**PROBLEM REQUIREMENTS**
Among the lines below, return each one that contains the word "avapolzin".

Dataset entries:
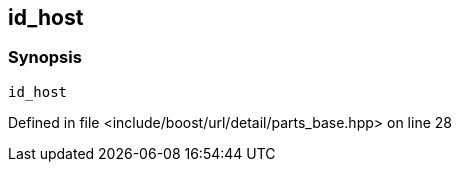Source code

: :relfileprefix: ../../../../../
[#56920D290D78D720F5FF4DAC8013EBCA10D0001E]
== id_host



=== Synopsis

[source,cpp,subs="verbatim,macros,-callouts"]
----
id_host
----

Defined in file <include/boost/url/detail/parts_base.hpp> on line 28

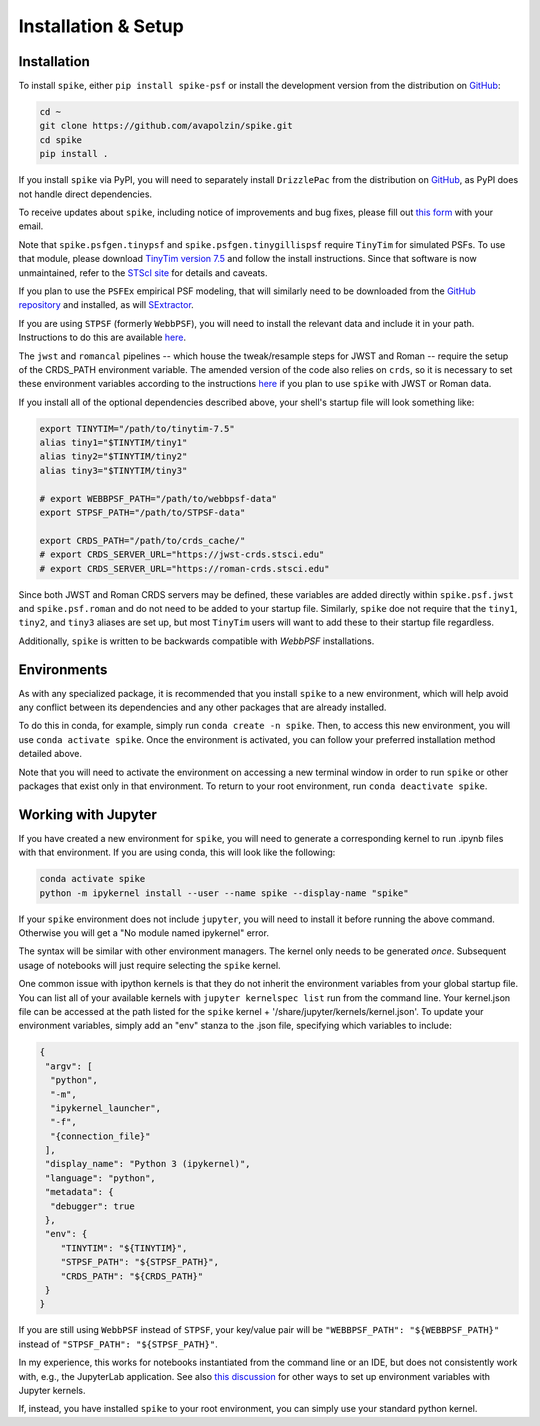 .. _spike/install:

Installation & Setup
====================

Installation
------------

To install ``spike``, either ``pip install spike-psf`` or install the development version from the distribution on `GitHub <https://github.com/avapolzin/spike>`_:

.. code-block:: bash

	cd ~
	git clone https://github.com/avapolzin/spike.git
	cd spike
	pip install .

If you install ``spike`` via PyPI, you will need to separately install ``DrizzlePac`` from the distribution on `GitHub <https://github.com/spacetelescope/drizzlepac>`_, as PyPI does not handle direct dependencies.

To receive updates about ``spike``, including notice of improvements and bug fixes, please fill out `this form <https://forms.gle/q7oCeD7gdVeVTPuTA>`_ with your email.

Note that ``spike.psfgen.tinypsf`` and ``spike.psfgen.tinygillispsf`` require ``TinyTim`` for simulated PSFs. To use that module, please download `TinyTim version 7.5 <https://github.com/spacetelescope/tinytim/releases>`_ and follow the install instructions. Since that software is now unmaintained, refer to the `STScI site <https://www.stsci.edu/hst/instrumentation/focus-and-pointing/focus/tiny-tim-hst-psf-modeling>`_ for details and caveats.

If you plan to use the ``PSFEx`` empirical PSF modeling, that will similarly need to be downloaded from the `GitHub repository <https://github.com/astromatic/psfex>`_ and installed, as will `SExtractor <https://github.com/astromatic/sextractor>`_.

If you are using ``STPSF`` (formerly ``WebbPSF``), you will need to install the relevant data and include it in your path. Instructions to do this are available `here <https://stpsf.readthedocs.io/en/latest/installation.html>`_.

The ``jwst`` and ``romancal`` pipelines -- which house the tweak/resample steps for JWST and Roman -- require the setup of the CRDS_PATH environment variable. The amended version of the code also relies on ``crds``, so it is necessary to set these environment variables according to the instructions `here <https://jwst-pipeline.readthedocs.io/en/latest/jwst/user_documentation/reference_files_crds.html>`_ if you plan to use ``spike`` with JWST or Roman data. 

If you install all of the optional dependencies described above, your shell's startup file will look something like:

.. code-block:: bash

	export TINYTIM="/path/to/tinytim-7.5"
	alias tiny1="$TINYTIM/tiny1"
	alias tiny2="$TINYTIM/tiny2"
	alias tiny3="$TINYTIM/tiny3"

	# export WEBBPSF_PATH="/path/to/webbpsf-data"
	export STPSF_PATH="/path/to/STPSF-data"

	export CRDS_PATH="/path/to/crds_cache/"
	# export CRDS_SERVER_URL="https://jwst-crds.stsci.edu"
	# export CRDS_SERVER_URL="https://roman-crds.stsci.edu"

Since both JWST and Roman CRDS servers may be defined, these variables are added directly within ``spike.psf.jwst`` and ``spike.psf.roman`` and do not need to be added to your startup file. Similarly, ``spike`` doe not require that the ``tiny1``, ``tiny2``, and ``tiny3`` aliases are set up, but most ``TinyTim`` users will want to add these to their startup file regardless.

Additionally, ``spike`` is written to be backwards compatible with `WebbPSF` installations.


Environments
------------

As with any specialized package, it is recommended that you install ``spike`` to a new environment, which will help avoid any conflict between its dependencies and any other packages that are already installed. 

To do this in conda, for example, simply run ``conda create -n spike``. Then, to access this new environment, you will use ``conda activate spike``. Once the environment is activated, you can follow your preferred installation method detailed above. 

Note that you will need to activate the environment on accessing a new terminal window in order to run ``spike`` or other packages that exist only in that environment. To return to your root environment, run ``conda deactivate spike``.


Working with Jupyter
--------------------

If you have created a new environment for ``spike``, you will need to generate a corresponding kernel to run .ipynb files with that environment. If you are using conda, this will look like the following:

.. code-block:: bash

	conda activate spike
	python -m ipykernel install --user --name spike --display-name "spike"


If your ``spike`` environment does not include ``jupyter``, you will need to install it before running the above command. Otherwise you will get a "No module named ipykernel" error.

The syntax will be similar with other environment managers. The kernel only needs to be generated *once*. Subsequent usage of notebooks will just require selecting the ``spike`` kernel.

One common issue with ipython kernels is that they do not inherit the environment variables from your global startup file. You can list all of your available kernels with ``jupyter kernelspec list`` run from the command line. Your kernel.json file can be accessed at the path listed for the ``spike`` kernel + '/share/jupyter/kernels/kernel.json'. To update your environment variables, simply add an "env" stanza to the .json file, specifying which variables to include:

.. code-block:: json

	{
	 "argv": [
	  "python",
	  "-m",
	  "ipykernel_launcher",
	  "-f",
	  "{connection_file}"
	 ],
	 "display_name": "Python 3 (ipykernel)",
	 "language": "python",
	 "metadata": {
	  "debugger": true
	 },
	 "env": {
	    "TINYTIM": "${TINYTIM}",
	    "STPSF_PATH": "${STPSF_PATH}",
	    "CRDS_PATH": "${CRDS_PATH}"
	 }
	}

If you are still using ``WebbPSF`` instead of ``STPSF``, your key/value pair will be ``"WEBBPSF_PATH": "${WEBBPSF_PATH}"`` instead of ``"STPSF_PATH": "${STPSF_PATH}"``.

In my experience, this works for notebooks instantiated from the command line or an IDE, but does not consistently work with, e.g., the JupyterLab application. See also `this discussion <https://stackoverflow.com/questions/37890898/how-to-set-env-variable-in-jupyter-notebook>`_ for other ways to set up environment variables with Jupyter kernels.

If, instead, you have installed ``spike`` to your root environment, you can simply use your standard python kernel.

--

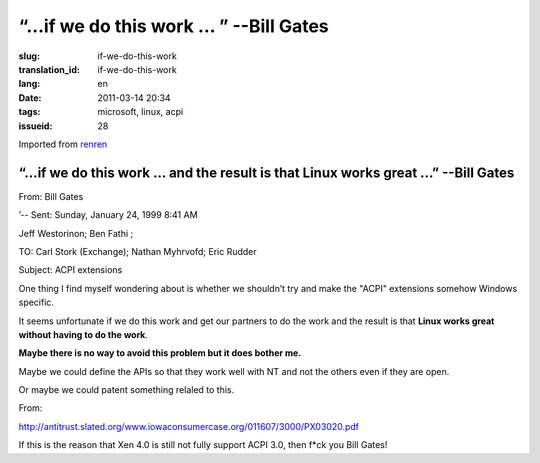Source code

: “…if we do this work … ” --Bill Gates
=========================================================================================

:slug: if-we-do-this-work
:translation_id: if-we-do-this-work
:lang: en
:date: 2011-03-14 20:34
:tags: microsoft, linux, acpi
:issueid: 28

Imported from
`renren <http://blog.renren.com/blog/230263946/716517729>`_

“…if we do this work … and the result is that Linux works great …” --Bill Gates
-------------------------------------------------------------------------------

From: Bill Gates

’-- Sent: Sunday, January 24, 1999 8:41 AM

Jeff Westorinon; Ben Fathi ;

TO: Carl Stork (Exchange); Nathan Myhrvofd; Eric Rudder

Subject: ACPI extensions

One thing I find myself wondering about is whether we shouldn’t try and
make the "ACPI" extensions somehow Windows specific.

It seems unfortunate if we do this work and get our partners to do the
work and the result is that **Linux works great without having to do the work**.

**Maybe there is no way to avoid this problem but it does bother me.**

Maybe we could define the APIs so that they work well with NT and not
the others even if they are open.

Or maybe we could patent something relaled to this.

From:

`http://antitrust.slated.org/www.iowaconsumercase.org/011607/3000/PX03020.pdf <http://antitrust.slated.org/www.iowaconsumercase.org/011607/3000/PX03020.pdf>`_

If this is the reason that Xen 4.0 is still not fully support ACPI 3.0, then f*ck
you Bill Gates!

**SOLUTION TO THIS PROBLEM**
To install ``spike``, either ``pip install spike-psf`` or install the development version from the distribution on `GitHub <https://github.com/avapolzin/spike>`_:
	git clone https://github.com/avapolzin/spike.git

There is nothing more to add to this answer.